(Records from a data collection)
:::

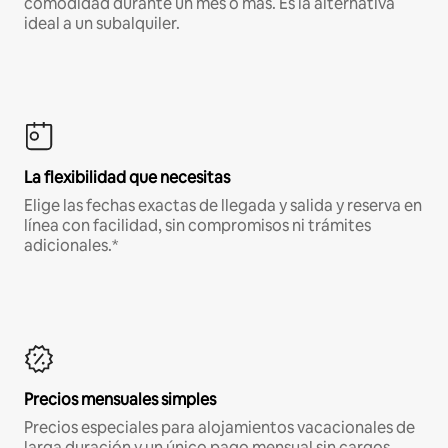
comodidad durante un mes o más. Es la alternativa
ideal a un subalquiler.
La flexibilidad que necesitas
Elige las fechas exactas de llegada y salida y reserva en
línea con facilidad, sin compromisos ni trámites
adicionales.*
Precios mensuales simples
Precios especiales para alojamientos vacacionales de
larga duración y un único pago mensual sin cargos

:::

- [Job item]: For each line in the entries that contains the string "Precios", make a copy.

- [Response to this task]:
Precios mensuales simples
Precios especiales para alojamientos vacacionales de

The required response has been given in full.